Fingers crossed, y’all.

5. photos n more ~~

Before my bb brother left us for winter break, we all went to the SF MoMA – they had this really cool exhibit on Chinese art after 1989, but we got there too late and spent too long moseying around the rest of the museum to see this one properly. We got here just as they went “Attention! The museum is closing in thirty minutes!” over the loudspeakers and my bf and I looked at each other like 😦😦 before trying to dash around to get to it all. I don’t know enough about Chinese culture, art, and political thought, and the bits that we managed to see before the security guards were like ok seriously kids get out were so interesting. They even had the original of Ai Wei Wei’s Dropping a Han Dynasty Urn which I wanted to spend forever gazing at. Afterwards, we went to this amazing Indian restaurant which I have completely forgotten the name of, and ate so much I had to unzip my jeans completely.

Wanted: a patron to buy me a fancy phone to take better portraits of Luna.
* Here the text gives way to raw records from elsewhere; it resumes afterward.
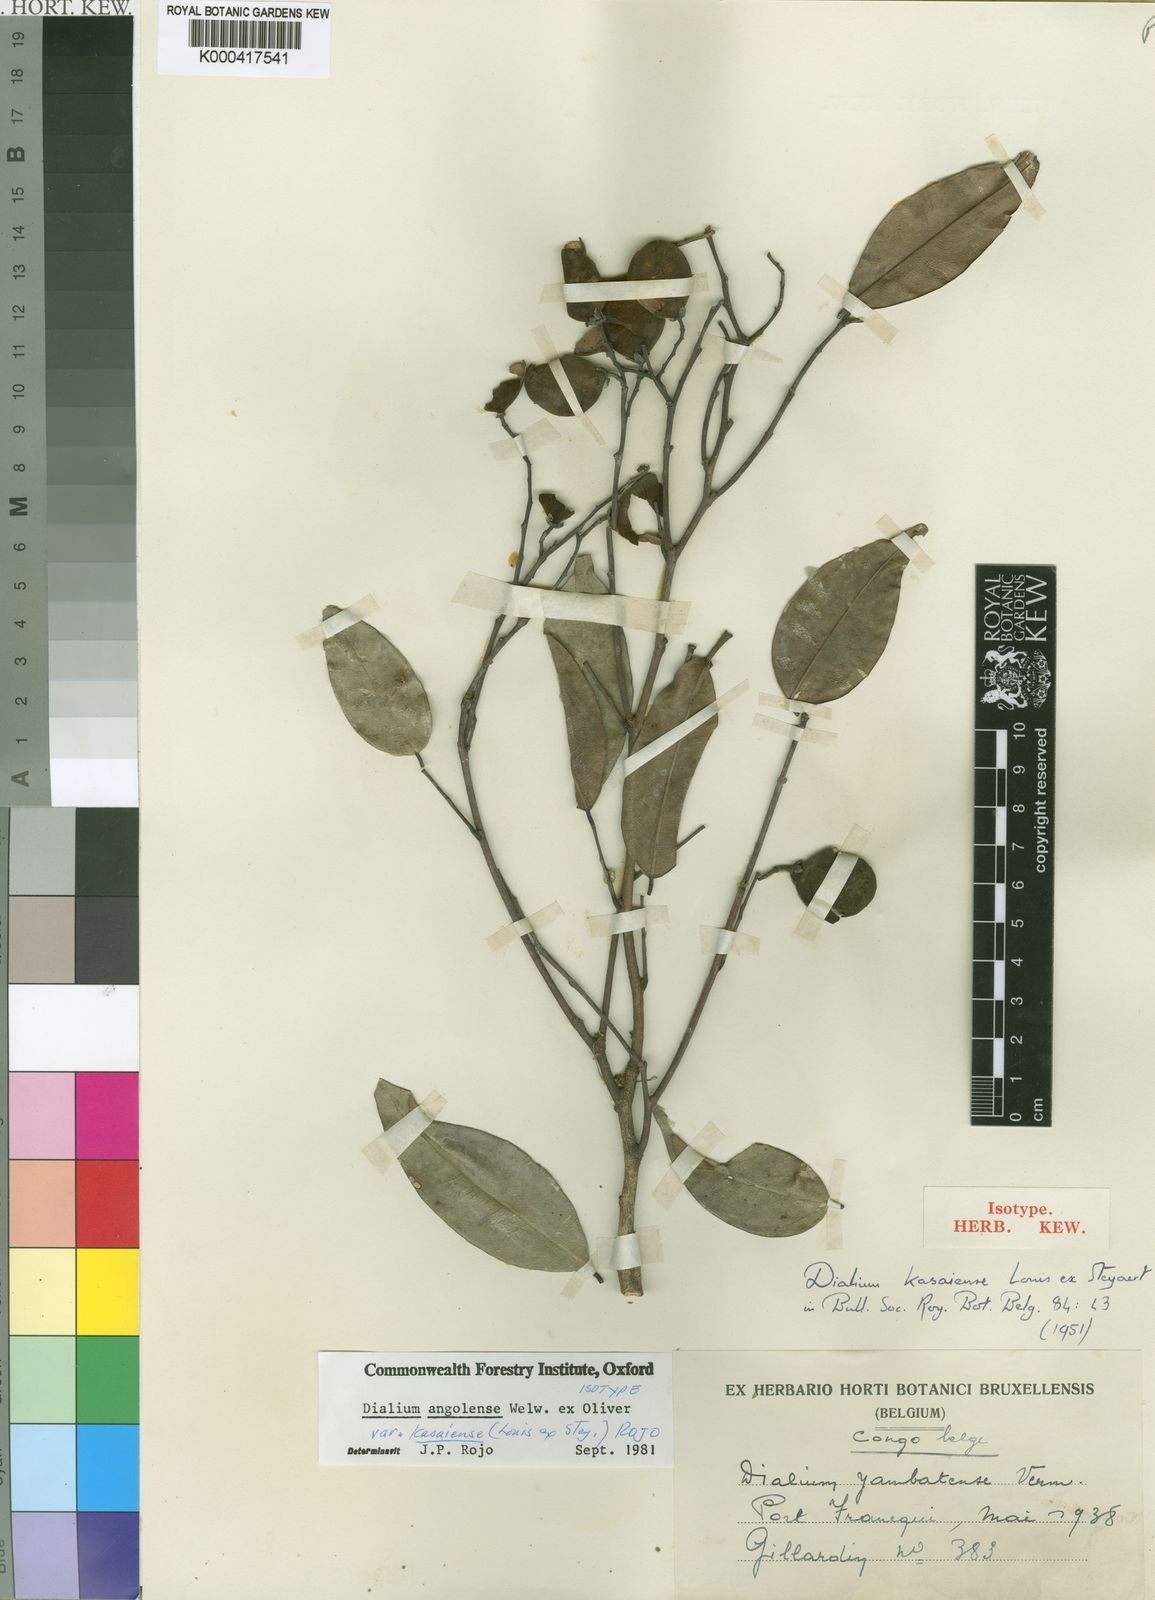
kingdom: Plantae
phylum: Tracheophyta
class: Magnoliopsida
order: Fabales
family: Fabaceae
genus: Dialium
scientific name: Dialium kasaiense
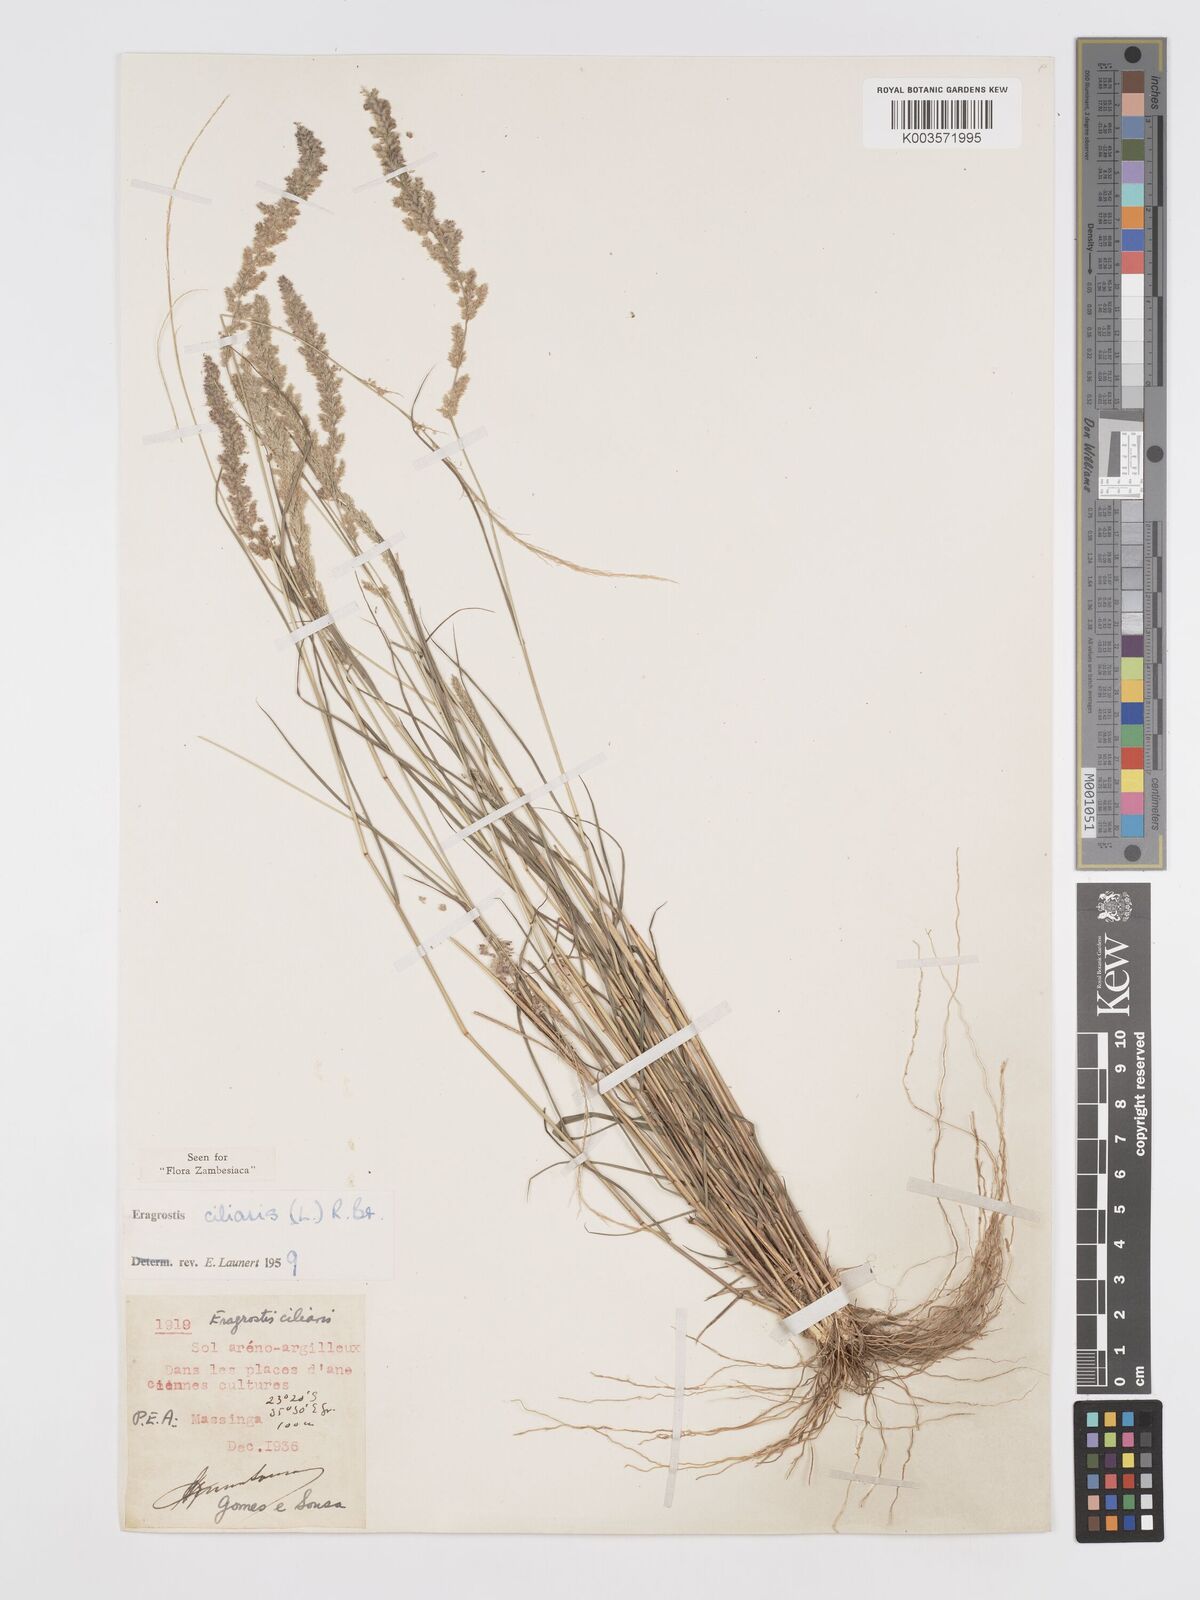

A family friend took this photo with his phone and I AM IN AWE. My iPhone 6 comes nowhere near.

This is a cute pic which makes me look like a cute coffee drinkin’ gal but it’s all a fake bc my friend said ‘hey hold this and laugh u look cute!’ lol.

Same friend, different coffee date, still her coffee lol.

I painted a CLIF bar and a banana for my studyblr. It’s hard to art, y’all. It’s so hard for me to pick up a thing and start doing it because I’m always so scared of failure and ugliness and fucking up, but every time I just do the damn thing I’m like, hey! It’s not perfectly amazing at all, but it felt nice! It felt good! Groundbreaking, I know.

+ a few links:

A 30-year-old cat named Rubble from Exeter had a birthday party;

The question that illuminates the sexist discourse around the Bezos divorce: Will Jeff Bezos Get Half of MacKenzie Bezos’s Fortune in the Divorce?

A great Slate article on the fit-mom online phenomenon/community and how it’s just the latest in women being held to super rigid physical standards (Why do we love dad bods but abhor the slightest hint of flab on moms? Who carry the fucking baby for 9 months??)